Just a quick note: @LynnHo 's version calculates the mean and std over all channels combined, but the beta and gamma are per-channel. (This is probably intended, but I was confused for a moment.)

@t-vi I just follow how tf-slim does. However, this implementation is unbearably slow. Anybody know more effective implementation?

There seems to be one for TF, maybe you can use that as inspiration: https://github.com/MycChiu/fast-LayerNorm-TF .

@LynnHo I am new to Pytorch and just going through the layer-normalization code. The mean and std will return a single value even for images in CNN? As x.size(0) represents batch size which is one in this case. Just bit confused

@Blade6570 according to the Layer Normalization paper, yes the mean and standard deviation should be a single number shared between all activations (see section 3 of the paper). This is true for all network types.

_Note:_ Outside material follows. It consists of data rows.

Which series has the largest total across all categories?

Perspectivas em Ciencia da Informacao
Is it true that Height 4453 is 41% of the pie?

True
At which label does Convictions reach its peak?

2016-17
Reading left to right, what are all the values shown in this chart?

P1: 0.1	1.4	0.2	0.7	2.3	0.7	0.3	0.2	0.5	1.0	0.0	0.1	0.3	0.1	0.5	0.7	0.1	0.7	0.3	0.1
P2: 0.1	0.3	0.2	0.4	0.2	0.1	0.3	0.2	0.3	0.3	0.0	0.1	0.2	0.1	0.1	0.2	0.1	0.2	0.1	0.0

EDIT: Although the mean and standard deviation are each single numbers for all activations, the trainable gain and bias terms should be of the same size as the vector being normalized ignoring the batch size.

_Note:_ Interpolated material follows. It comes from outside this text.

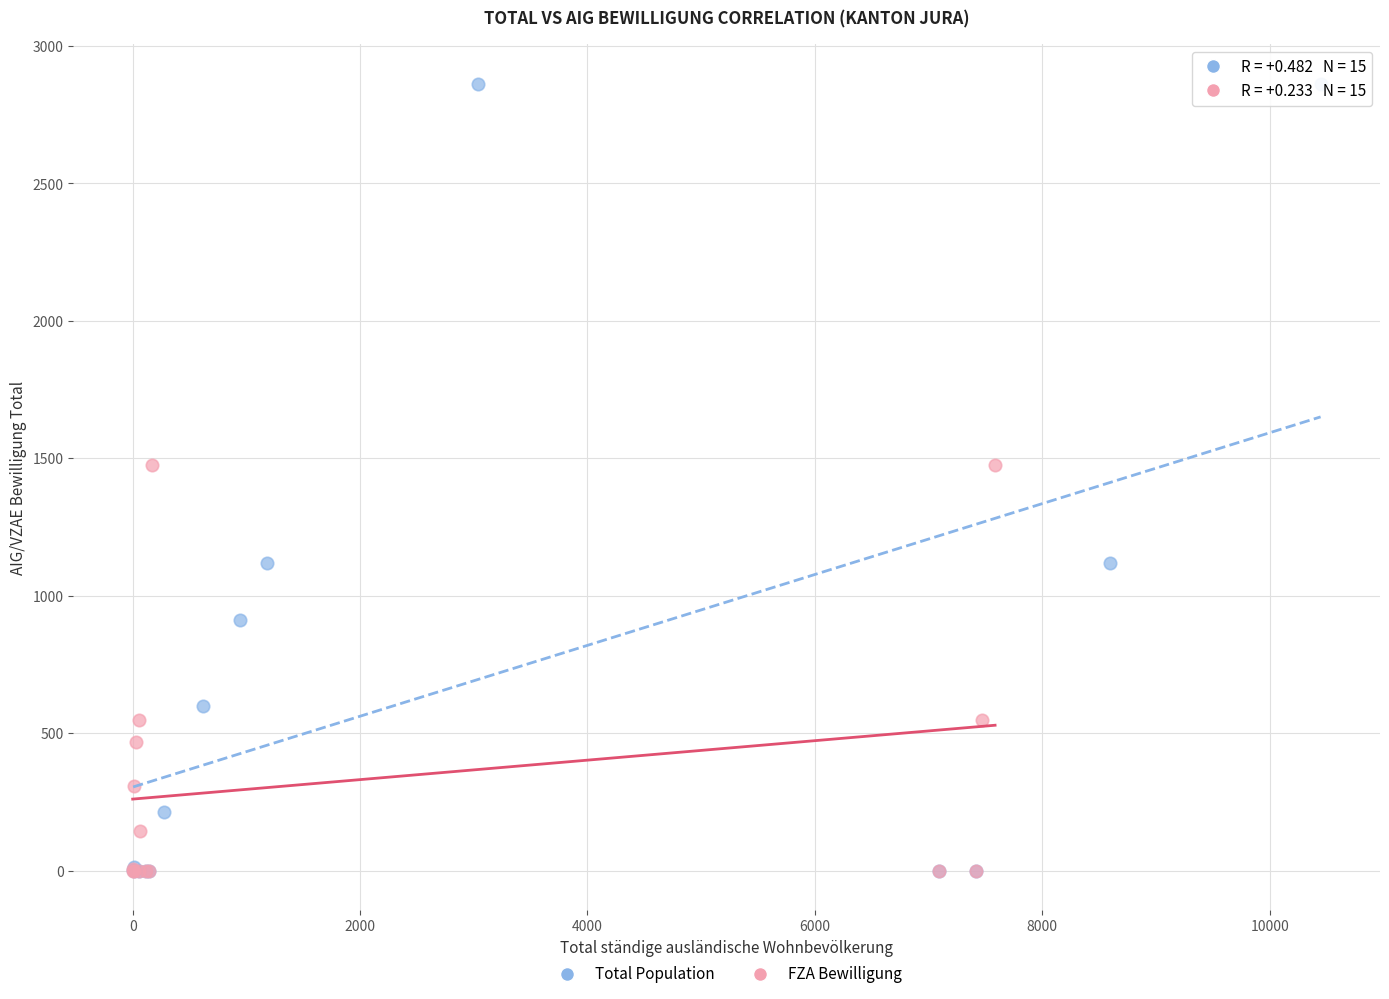

Which series reaches the maximum Y coordinate?

Total Population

The paper also notes that Batch Normalization works better than Layer Normalization for Convolutional Neural Networks (see section 6.7).

Note that there is the possibility that new research has been released since the release of this paper (July 21, 2016) that I am unaware of.

Closed by #4922 - thanks @ssnl!

Are the implementations of Layer Normalization and Instance Normalization identical?

@wandering007 They are very similar, but have some subtle differences. IN is applied on each channel of channeled data like images, but LN is usually applied on entire sample and often in NLP tasks. Also LN applies elementwise affine transform, while IN usually don't apply affine transform. PyTorch does support IN with a scalar affine transform applied to each channel, but that's mostly coming from that IN is implemented with BN code.

@ssnl Thanks for your patient explanation. So if I want to use LN in the context of channeled data like images, I should use IN (with affine=True) instead? e.g. ops are convolution instead of linear.

You can use both on images. They just work differently. Depending on your design and purpose of the work, I can see either (and with either affine on or off) work.

@ssnl your explanation here was super helpful to me. I would suggest to add a bit more documentation in the IN layer description to clarify this.